→ Given passage:
June 13, 2017
Power boost for blue lasers
Blue lasers with wavelengths of the order of 450 nanometers would be ideal for processing highly reflective metals. But previously their performance left much to be desired. That is set to change.
With USD 10 million of risk capital and two experienced founders at the top, the NUBURU 2015 start-up is setting out to optimize laser beam sources for 3D printing. To be more precise: blue lasers; which are to ensure greater precision, higher speed and more flexibility in the additive processing of metals.
The team working with series founders Dr. Mark Zediker and Jean-Michel Pelaprat, who can look back on a variety of managerial positions in the laser industry, were clearly not promising too much. At the LASER World of PHOTONICS 2017 in Munich, LASER 2000 will be presenting a blue high-performance laser with 150W output power at a wavelength of 450 nanometers, which was created by the US start-up and looks set to write a new chapter in the annals of laser material processing. Core advantages of blue lasers: in this wavelength range, even highly reflective metals such as copper absorb most of the laser power and also enable the light to be focused more intensely.
Not only interesting for 3D printing
At room temperature, copper alloys and gold absorb barely one-tenth of the energy of the infrared (IR) lasers that are used in material processing. Even with green and red light, the figure is hardly more than 30 percent. By comparison, if blue lasers are used, the absorption increases to almost 70 percent. Silver, titanium and nickel also absorb blue light significantly better. According to NUBURU, this high absorption is the key to markedly faster processes in laser material processing. For example, in 3D printing up to ten times higher printing speeds are possible depending on the specific alloy being processed. The start-up also hopes to speed up welding and cutting processes with these blue high-power light sources. Because the high absorption also minimizes the tendency to metal spattering, this is expected to increase precision and process quality as well as speed. Previously, spattering was always a big problem, particularly when processing copper and copper alloys.

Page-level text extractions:
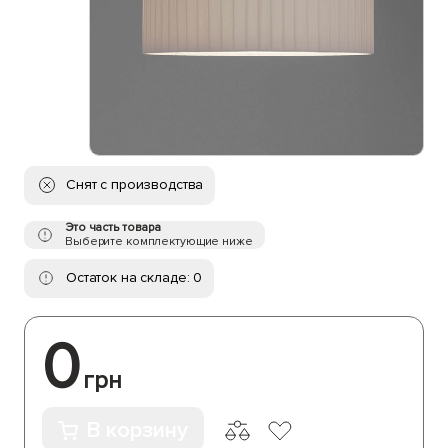
Снят с производства
Это часть товара
Выберите комплектующие ниже
Остаток на складе: 0
0
грн
В корзину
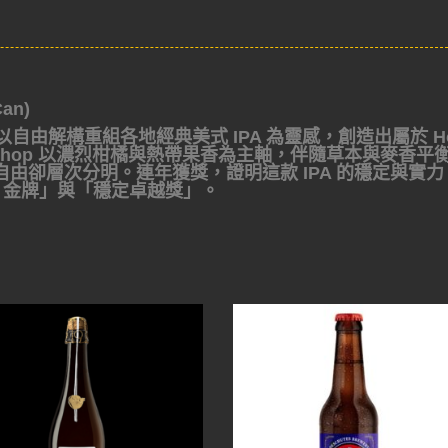
an)
以自由解構重組各地經典美式 IPA 為靈感，創造出屬於 H
he Chop 以濃烈柑橘與熱帶果香為主軸，伴隨草本與麥香平
由卻層次分明。連年獲獎，證明這款 IPA 的穩定與實力
IPA 金牌」與「穩定卓越獎」。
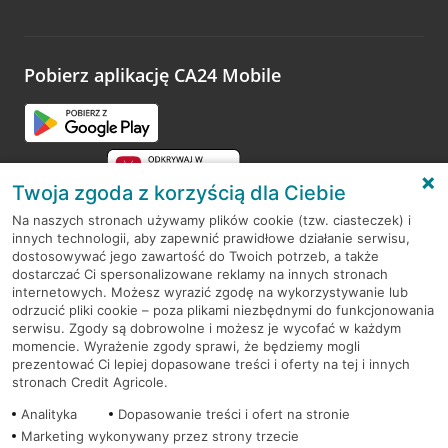
Wystarczy przejść na stronę
Oceń wizytę
, wyszukać
odwiedzoną placówkę i wypełnić formularz w ramach
platformy Profil Firmy w Google. Dziękujemy za wszystkie
opinie.
Pobierz aplikację CA24 Mobile
Przejdź do pytania
Twoja zgoda z korzyścią dla Ciebie
Na naszych stronach używamy plików cookie (tzw. ciasteczek) i
innych technologii, aby zapewnić prawidłowe działanie serwisu,
RODO
dostosowywać jego zawartość do Twoich potrzeb, a także
dostarczać Ci spersonalizowane reklamy na innych stronach
Regulamin serwisu
internetowych. Możesz wyrazić zgodę na wykorzystywanie lub
odrzucić pliki cookie – poza plikami niezbędnymi do funkcjonowania
Mapa serwisu
serwisu. Zgody są dobrowolne i możesz je wycofać w każdym
momencie. Wyrażenie zgody sprawi, że będziemy mogli
Polityka
Cookies
prezentować Ci lepiej dopasowane treści i oferty na tej i innych
stronach Credit Agricole.
Polityka prywatności
Analityka
Dopasowanie treści i ofert na stronie
Marketing wykonywany przez strony trzecie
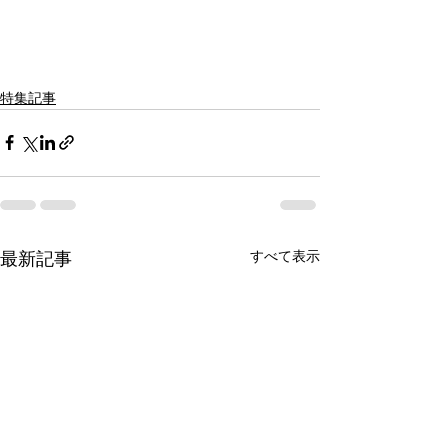
特集記事
すべて表示
最新記事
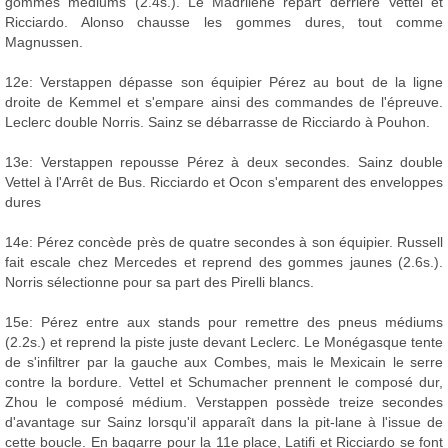
gommes médiums (2.4s.). Le Madrilène repart derrière Vettel et
Ricciardo. Alonso chausse les gommes dures, tout comme
Magnussen.
12e: Verstappen dépasse son équipier Pérez au bout de la ligne
droite de Kemmel et s'empare ainsi des commandes de l'épreuve.
Leclerc double Norris. Sainz se débarrasse de Ricciardo à Pouhon.
13e: Verstappen repousse Pérez à deux secondes. Sainz double
Vettel à l'Arrêt de Bus. Ricciardo et Ocon s'emparent des enveloppes
dures
14e: Pérez concède près de quatre secondes à son équipier. Russell
fait escale chez Mercedes et reprend des gommes jaunes (2.6s.).
Norris sélectionne pour sa part des Pirelli blancs.
15e: Pérez entre aux stands pour remettre des pneus médiums
(2.2s.) et reprend la piste juste devant Leclerc. Le Monégasque tente
de s'infiltrer par la gauche aux Combes, mais le Mexicain le serre
contre la bordure. Vettel et Schumacher prennent le composé dur,
Zhou le composé médium. Verstappen possède treize secondes
d'avantage sur Sainz lorsqu'il apparaît dans la pit-lane à l'issue de
cette boucle. En bagarre pour la 11e place, Latifi et Ricciardo se font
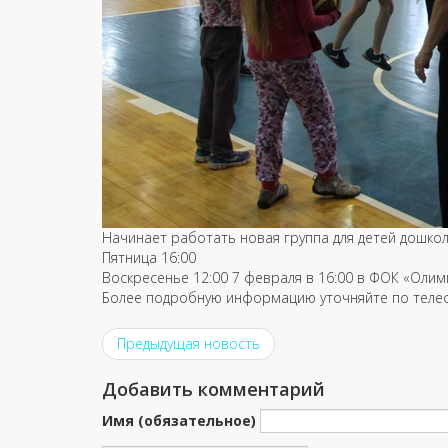
Начинает работать новая группа для детей дошко
Пятница 16:00
Воскресенье 12:00 7 февраля в 16:00 в ФОК «Олим
Более подробную информацию уточняйте по телефо
Предыдущая новость
Добавить комментарий
Имя (обязательное)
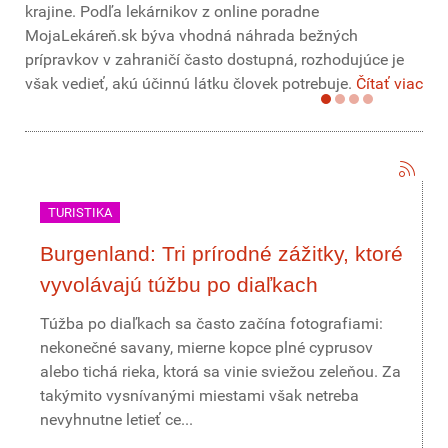
krajine. Podľa lekárnikov z online poradne
MojaLekáreň.sk býva vhodná náhrada bežných
prípravkov v zahraničí často dostupná, rozhodujúce je
však vedieť, akú účinnú látku človek potrebuje.
Čítať viac
TURISTIKA
Burgenland: Tri prírodné zážitky, ktoré
vyvolávajú túžbu po diaľkach
Túžba po diaľkach sa často začína fotografiami:
nekonečné savany, mierne kopce plné cyprusov
alebo tichá rieka, ktorá sa vinie sviežou zeleňou. Za
takýmito vysnívanými miestami však netreba
nevyhnutne letieť ce...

→ Exercise 1: Copy the article on blue lasers word for word, from "June 13, 2017" to "processing of metals.".
→ Exercise 2: Write the next part of the article on blue lasers, picking up after its final sentence.

→ Answer space 1:
June 13, 2017
Power boost for blue lasers
Blue lasers with wavelengths of the order of 450 nanometers would be ideal for processing highly reflective metals. But previously their performance left much to be desired. That is set to change.
With USD 10 million of risk capital and two experienced founders at the top, the NUBURU 2015 start-up is setting out to optimize laser beam sources for 3D printing. To be more precise: blue lasers; which are to ensure greater precision, higher speed and more flexibility in the additive processing of metals.

→ Answer space 2:
According to NUBURU, air-cooled blue lasers also allow spot sizes up to five times smaller than with IR lasers of comparable power. This focusability allows for higher precision and print resolution—thus producing components and surfaces that are more homogeneous. Alternatively, it is possible to increase the distance between the focusing lens and the workpiece in order to process markedly larger areas compared to IR lasers.
Wide range of applications
The ability to precisely cut, weld and print copper, silver and nickel is interesting for users in many industries, for example in the manufacture of lithium-ion batteries for notebooks, smartphones or electric cars. Electrode material is applied to wafer-thin copper foil, which is then cut to the dimensions of the cell. Such cutting processes cannot tolerate metal chips and spatters because they can trigger dangerous short circuits and battery fires. In addition to the future market for high-voltage batteries, blue high-power lasers have set their sights on a wide range of applications in the electronics and vehicle industry. Wherever copper and precious metals have to be processed precisely and rapidly, blue light promises advantages.
But the focus is on additive manufacturing. Whether by laser application welding, or by building-up metal parts layer by layer using the powder coating process—the high absorption of this high-power beam source promises advantages. Background: In the powder coating process, lasers fuse metal powders layer by layer to form complete components, which may exhibit extremely complex geometries including arbitrary interior cavities and channels. This process is already used in aerospace, medical engineering and mechanical engineering for the manufacture of series components. More widespread industrial use is currently hampered by low process speeds and productivity, and the limited choice of materials. In this context, the precise, fast processing of precious metals and copper alloys shows up as a remarkable advance.